Page MenuHomePhabricator

Ferret may exhaust AUTO_INCREMENT ID space of "ngrams" table after many reindexes
Open, NormalPublic

Description

See PHI1934. An active install reports imminent ID space exhaustion of the revision_fngrams and commit_fngrams tables.

When Phabricator indexes a Ferret document, it completely deletes the old document and then inserts an entirely new document. This is simple to implement, but if a document has, say, 10K ngrams, each reindex consumes 10K AUTO_INCREMENT ID slots. Under reasonable use, this may eventually reach the 4.2B maximum value for a 32-bit autoincrement ID.

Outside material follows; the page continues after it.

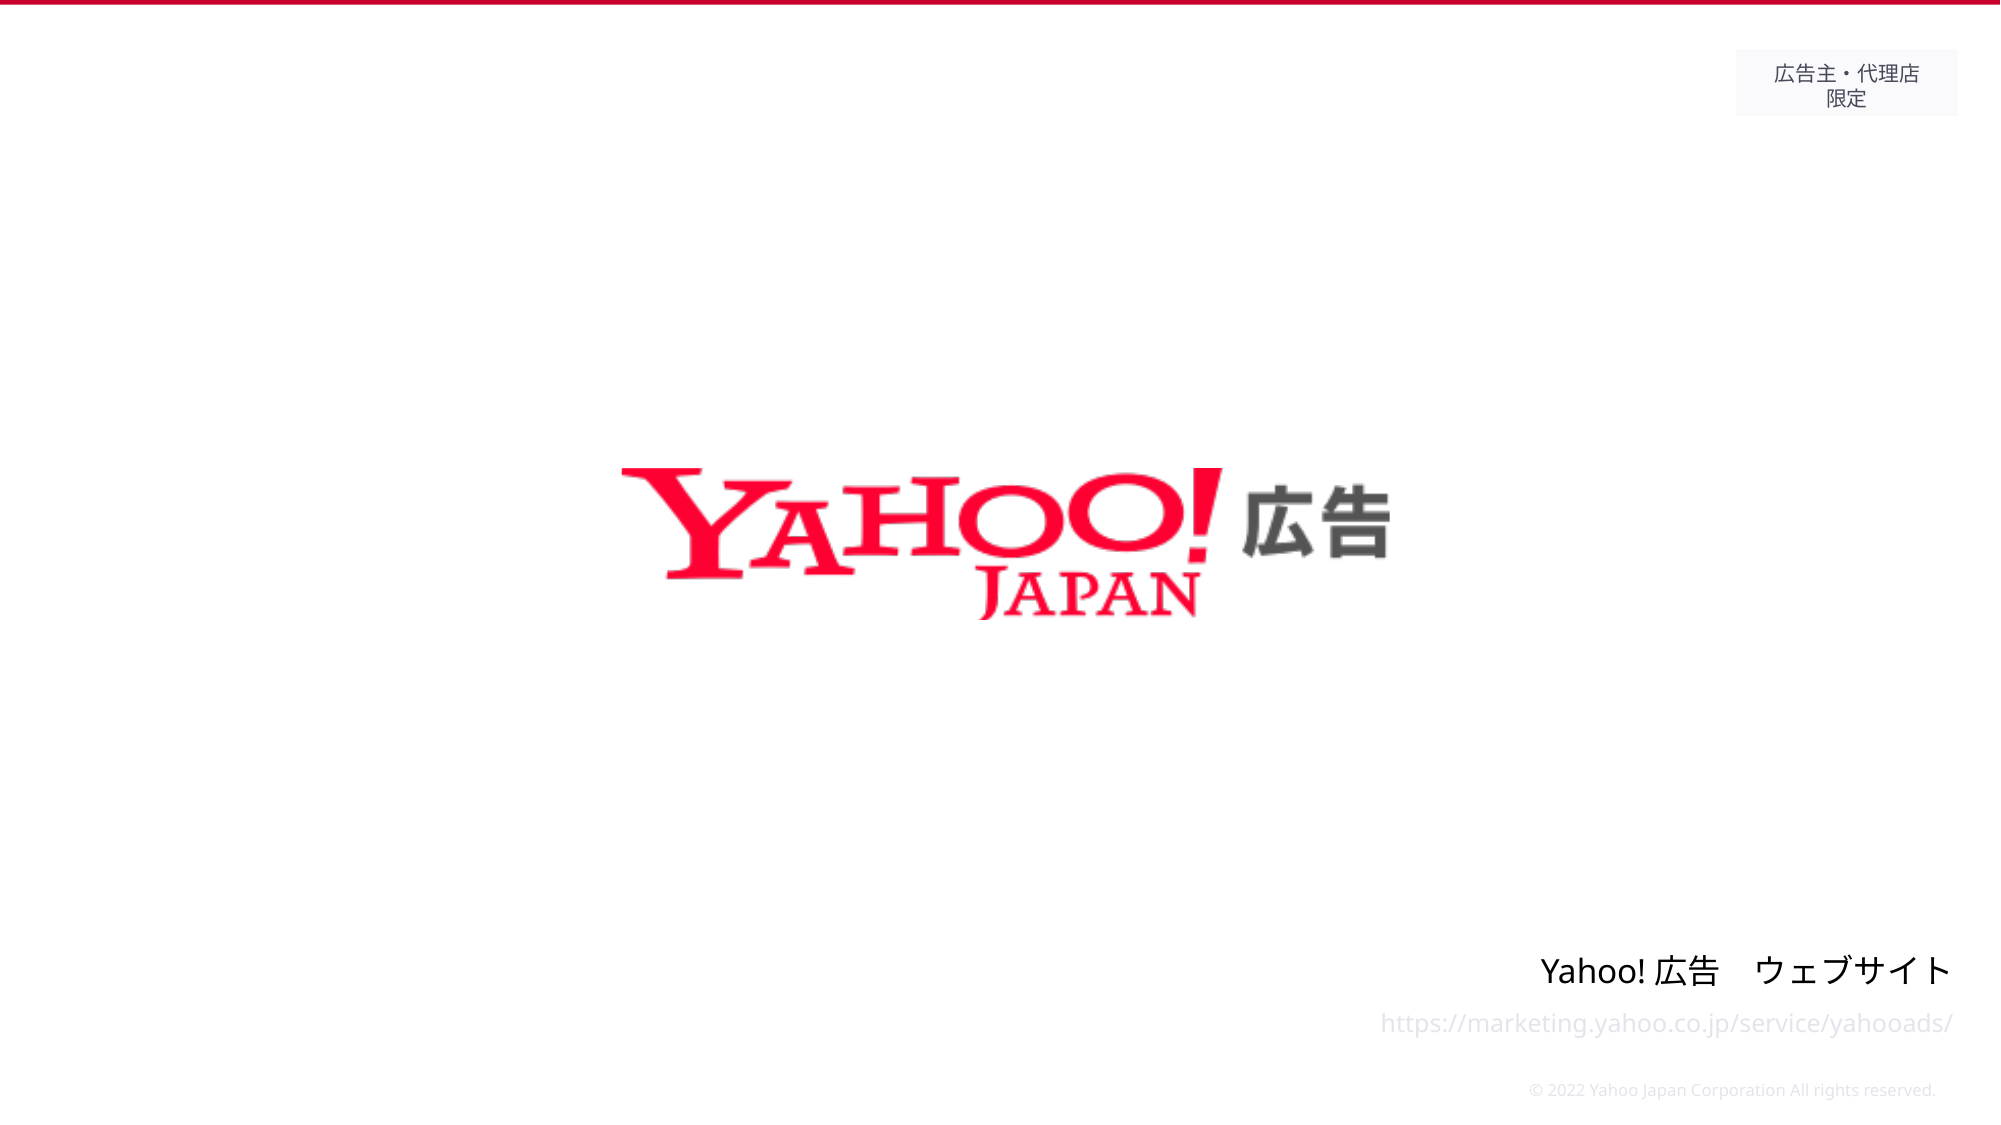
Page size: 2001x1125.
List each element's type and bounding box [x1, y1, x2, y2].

text_box [0, 0, 2000, 5]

The ID is not meaningful and not referenced elsewhere: it just has to be unique, and is only used to make table manipulation easier. So possible solutions include things like:

  1. Make the column 64-bit.
  2. Remove the column entirely and rewrite any code which uses it (this isn't much code, and may be no code at all).
  3. As an immediate remedy, defragment the table. (I wrote a script for this in PHI1934.)
  4. Change the reindex logic to selectively insert/delete instead of just throwing everything out.

I'm inclined to pursue (4) here since I think it's likely fairly simple and has the fewest entanglements with other things.